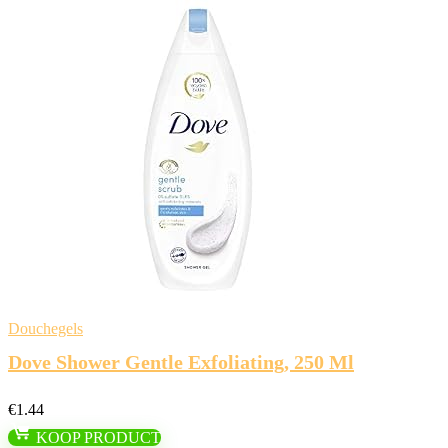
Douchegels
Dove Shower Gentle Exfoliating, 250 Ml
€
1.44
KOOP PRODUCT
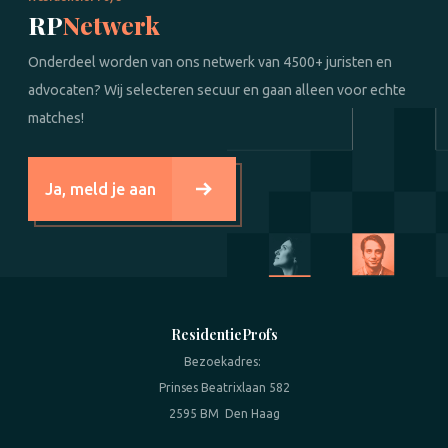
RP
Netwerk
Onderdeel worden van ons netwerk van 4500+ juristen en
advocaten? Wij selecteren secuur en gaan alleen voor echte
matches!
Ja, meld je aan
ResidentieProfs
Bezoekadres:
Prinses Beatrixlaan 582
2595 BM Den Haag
——————————
● YOUR INSTRUCTIONS
A word-for-word retyping of the material above is expected, without pictures.

● SOLVED PROBLEM
Douchegels
Dove Shower Gentle Exfoliating, 250 Ml
€
1.44
KOOP PRODUCT
RP
Netwerk
Onderdeel worden van ons netwerk van 4500+ juristen en
advocaten? Wij selecteren secuur en gaan alleen voor echte
matches!
Ja, meld je aan
ResidentieProfs
Bezoekadres:
Prinses Beatrixlaan 582
2595 BM Den Haag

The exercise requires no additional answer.